Hola, friends and fam!
You should know that you are officially reading an email for a real live Peruvian. That's right, I'M LEGAL. I finally have all the right paperwork to be a citizen of Peru. Yeah, it only took like eight months.
1. The language is coming along fine and dandy. I can write, speak, understand and read in Spanish. I still have a long list of things I'm missing, but I have Spanish at about 80%ish.
2. Yes, we are still having English classes. However, I won't be teaching them anymore because... (Drumroll) I have transfers this week! (Probably. I still haven't received the call about where I'm going, because they always call the night before the change, but all things are pointing to a transfer and I'm going to be leaving this area.)
3. It is very hot here and it is veeeeeery humid. In the afternoon, when I step out of the shower, I immediately start sweating again. (Pleasant, right?)
4. And no, the buildings are not air conditioned. However, cardboard walls do provide for really good ventilation. Our apartment is concrete, so it usually is pretty cool in the mornings.
5. But the afternoon and at night, it's always pretty hot. We sleep with a fan on at night because it gets so hot.
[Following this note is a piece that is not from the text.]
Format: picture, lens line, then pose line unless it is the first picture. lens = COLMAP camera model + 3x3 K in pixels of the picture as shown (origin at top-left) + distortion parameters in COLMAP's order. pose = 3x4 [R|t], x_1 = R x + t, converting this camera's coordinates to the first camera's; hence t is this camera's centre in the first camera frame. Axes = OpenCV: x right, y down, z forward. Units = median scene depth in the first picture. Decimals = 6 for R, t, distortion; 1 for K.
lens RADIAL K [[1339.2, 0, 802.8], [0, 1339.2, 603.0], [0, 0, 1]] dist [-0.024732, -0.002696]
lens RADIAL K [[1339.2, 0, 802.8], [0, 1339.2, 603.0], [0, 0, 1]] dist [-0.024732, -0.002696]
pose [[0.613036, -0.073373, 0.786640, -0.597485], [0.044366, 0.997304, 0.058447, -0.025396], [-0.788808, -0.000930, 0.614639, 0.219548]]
6. For proselyting, I try and always wear a short sleeve shirt if I can, because the sun is relentlessly hot.
7. We had a really good experience in a family home evening with a family in our ward who are only partially members. We had two return missionaries with us, one who served in Mexico, the other in Utah (Salt Lake City). We all expressed our testimonies of the church. It was really spiritually potent, and a little hard to explain.
8. Wow, my faith has increased tenfold. One of the biggest things about a mission is that your own personal testimony is one of the first things that changes. With all the experiences I've had, and all of the miracles I've seen, my testimony has grown more than I could have imagined.
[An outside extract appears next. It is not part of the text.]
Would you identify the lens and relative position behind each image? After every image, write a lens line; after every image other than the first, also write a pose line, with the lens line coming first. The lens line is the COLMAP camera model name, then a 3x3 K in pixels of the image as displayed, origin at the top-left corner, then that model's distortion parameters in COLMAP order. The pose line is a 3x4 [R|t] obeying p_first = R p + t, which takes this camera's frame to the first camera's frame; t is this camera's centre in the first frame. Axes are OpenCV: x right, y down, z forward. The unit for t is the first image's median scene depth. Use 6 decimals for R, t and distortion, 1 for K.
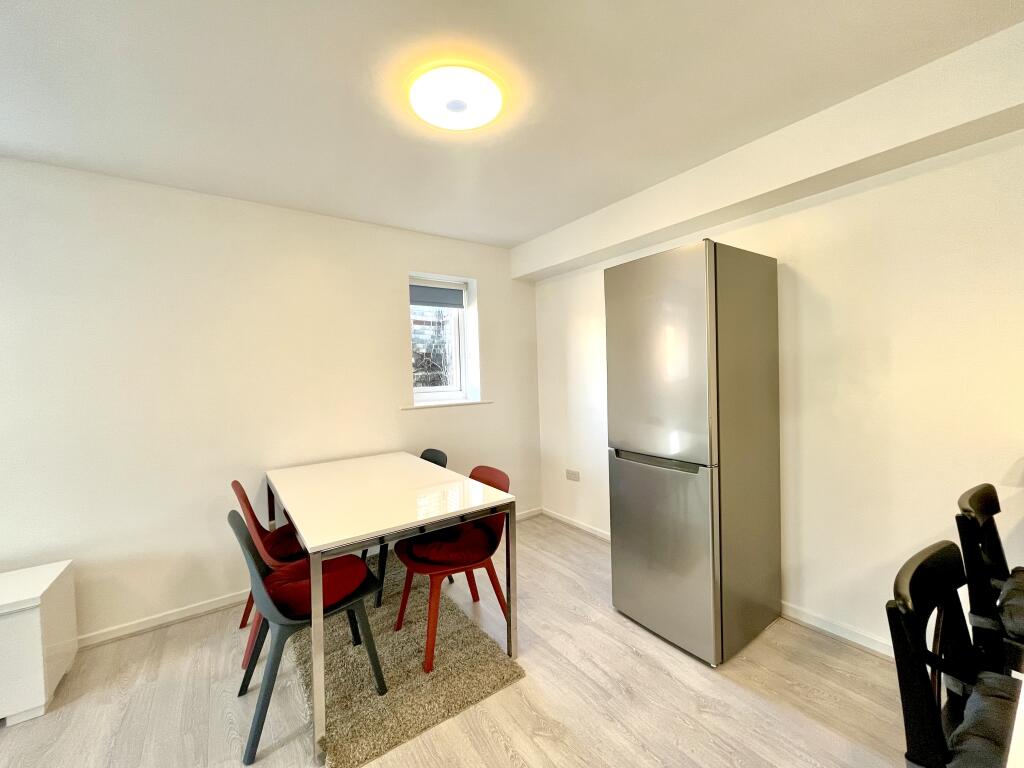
lens RADIAL K [[411.2, 0, 510.5], [0, 411.2, 380.0], [0, 0, 1]] dist [-0.005682, 0.000506]
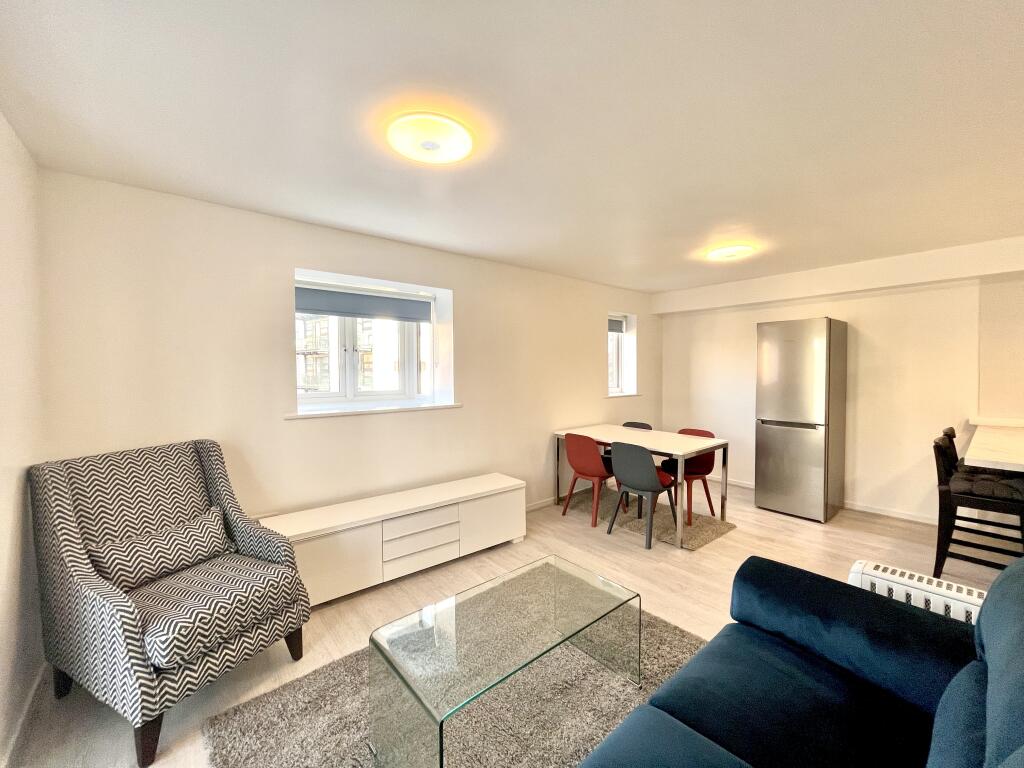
lens RADIAL K [[411.2, 0, 509.4], [0, 411.2, 380.6], [0, 0, 1]] dist [-0.005682, 0.000506]
pose [[0.996623, 0.024755, 0.078296, -1.079677], [-0.024735, 0.999693, -0.001222, 0.022262], [-0.078303, -0.000719, 0.996929, -0.800298]]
That's all the questions from last week. Now, Vamos a explicar un poco mas acerca de la tema de este e-mail.
On Tuesday, I had to wake up a five in the morning to go to La Molina, because I had to go to Migraciones (Immigrations). We waited at La Molina for about 45 minutes for the van to get there.
Then we went on a 2 hour ride to the immigrations office.
At the office, we did a lot of sitting, waiting, some fingerprinting, and some document signing, but after about three hours, the process was complete, And I got my little card that says that I'm allowed to live in the country. I also got my passport stamped with my visa, so everything's official. After that, we headed over to a Burger King, and had (almost) American Hamburgers.
After that, we had a two hour ride back to La Molina, then we headed back to our area. So, that was the big adventure this week.
Well, that's all I have time to write this week, but I love you all! Stay safe and watch out for chipmunks.